Kickin' It Up a Notch: The arrogance of the Bush administration never ceases to amaze me. Just when I think they’ve reached the height of arrogance, they seem able to take it up another notch.

It is now evident from Scooter Libby’s testimony that Libby was told by Dick Cheney that President Bush had authorized the release of certain intelligence information intended to contradict and thereby undermine the assertions of Ambassador Joseph Wilson and his report on the alleged efforts of Saddam Hussein’s government to purchase yellowcake in Niger.
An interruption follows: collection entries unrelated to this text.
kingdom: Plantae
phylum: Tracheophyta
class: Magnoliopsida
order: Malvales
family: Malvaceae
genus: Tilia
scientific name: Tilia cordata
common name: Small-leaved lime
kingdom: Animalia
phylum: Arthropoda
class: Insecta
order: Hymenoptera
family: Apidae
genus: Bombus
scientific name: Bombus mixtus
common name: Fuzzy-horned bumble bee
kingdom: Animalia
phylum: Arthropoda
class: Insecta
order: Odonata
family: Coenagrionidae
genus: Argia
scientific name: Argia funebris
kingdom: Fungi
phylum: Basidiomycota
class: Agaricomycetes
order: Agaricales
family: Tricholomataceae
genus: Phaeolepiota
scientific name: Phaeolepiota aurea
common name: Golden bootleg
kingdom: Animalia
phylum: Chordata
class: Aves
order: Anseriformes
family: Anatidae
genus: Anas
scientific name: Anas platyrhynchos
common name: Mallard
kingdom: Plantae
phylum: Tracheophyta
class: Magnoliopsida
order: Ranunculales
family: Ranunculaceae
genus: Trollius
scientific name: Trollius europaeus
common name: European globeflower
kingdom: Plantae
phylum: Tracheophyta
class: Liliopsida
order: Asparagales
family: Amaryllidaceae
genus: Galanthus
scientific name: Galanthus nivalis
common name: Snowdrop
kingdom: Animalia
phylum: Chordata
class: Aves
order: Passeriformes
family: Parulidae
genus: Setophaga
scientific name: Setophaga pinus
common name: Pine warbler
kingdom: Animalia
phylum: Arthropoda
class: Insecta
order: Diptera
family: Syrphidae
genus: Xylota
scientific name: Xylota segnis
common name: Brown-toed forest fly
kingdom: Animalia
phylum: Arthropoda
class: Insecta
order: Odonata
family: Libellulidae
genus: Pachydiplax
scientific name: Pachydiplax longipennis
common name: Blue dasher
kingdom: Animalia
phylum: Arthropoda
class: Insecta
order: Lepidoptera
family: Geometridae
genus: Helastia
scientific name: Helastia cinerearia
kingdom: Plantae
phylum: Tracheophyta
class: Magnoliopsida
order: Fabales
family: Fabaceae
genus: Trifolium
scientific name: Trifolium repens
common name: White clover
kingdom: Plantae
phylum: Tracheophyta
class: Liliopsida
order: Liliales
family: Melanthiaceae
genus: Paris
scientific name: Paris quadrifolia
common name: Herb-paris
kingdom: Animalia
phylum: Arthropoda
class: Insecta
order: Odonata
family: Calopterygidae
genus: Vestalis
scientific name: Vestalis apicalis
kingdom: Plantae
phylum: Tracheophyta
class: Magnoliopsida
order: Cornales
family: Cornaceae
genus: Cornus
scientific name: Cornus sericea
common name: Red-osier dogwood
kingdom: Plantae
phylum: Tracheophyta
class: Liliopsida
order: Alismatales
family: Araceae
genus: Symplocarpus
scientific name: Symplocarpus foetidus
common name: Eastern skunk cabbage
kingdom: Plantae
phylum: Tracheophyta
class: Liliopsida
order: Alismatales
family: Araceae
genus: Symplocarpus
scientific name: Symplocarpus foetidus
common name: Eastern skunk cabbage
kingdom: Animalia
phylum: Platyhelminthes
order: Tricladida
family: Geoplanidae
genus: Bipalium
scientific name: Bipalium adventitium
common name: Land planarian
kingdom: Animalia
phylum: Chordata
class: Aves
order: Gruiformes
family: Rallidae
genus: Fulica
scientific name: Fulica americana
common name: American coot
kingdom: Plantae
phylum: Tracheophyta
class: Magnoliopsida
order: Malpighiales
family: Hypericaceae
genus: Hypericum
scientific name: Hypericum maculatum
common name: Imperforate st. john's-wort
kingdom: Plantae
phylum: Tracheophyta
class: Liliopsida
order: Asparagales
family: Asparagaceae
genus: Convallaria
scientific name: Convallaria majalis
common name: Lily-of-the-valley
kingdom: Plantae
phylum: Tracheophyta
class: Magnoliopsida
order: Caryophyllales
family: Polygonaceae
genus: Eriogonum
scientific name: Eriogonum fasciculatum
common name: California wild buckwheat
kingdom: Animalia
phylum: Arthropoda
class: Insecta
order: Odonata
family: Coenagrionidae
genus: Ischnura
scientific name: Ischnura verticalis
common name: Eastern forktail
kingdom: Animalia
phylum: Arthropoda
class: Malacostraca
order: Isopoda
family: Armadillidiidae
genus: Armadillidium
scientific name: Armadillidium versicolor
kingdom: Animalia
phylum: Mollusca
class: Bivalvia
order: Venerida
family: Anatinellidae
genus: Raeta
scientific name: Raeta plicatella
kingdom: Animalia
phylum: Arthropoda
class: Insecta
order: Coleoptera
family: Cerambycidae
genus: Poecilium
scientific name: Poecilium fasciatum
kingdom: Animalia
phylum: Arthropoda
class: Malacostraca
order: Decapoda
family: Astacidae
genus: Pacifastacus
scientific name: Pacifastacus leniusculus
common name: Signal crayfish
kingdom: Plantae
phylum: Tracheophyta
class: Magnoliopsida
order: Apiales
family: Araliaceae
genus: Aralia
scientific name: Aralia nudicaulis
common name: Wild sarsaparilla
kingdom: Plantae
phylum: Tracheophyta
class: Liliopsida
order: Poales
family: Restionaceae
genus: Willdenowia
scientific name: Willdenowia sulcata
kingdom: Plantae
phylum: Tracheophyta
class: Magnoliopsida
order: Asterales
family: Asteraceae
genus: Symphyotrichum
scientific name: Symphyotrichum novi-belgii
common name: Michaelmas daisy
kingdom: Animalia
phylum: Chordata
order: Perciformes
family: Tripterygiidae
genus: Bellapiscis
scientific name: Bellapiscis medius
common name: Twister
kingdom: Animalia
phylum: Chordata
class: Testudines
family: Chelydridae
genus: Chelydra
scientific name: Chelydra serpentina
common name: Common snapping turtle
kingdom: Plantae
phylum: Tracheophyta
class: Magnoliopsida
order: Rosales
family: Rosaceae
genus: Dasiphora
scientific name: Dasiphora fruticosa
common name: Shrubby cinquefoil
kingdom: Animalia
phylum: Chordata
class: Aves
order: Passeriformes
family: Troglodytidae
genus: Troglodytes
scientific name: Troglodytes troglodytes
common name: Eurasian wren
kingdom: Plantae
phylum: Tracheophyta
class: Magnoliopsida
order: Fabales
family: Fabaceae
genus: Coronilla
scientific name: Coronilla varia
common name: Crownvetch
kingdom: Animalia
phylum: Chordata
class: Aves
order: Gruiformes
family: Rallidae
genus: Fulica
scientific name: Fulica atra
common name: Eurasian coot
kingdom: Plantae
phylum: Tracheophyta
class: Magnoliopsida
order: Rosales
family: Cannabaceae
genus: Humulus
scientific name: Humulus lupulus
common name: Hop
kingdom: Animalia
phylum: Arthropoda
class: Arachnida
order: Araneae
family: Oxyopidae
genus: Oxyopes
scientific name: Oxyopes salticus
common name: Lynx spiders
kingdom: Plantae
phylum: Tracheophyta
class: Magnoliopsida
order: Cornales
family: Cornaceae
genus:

Josh Marshall at Talking Points Memo has had extensive and ongoing posts regarding the Niger forgeries, the Italian connection, and the use of those documents to substantiate Bush’s allegations regarding Iraqi nuclear weapons program used as one of the justifications for invading Iraq. It is abundantly clear that the documents used to substantiate the claims of Iraqi attempts to purchase yellowcake were forged, and that they held little credibility within the intelligence community. Bush’s authorization of the release of classified intelligence information was purely political, and it was aimed directly at discrediting Wilson. It is not a far leap to suspect that similar authorization was given for the release of Valerie Plame’s identity and her status as a covert CIA operative.

All of this information is viewed by the administration as "inconvenient." They therefore wish for us to move on and leave these sleeping dogs lie. The problem is that these actions lie at the very core of corruption and deceit which form the foundation of the current Republican administration. Regardless of the gravity of the individual activities, and the subsequent twisted legal, ethical and moral justifications, the government has outright lied at every turn regarding these situations. President Bush, in response to the allegations that Valerie Plame had been outed by someone in the Bush administration for political purposes, claimed that anyone involved in this leaking process would be fired. He later refined that claim to say that anyone involved in "illegal" leaks would be fired. His most recent assertions have been that no one needs to be fired because no one has been "convicted" in the ongoing scandal. It now appears that there are fingers pointed toward Bush on the issue of leaks of classified information and possibly even Plame’s identity.

The Bush response in both these leak cases and in the wiretapping situation has been to claim that the President has the inherent power and authority to "declassify" information, seemingly without consequence. It also seems that he has the inherent power to ignore the Constitution when it suits his political purposes and to at other times use it as a justification for other activities.

I guess I don’t really find these actions surprising anymore. What I really find surprising is that these people enjoy any popular support across this country and that they have not been removed from office.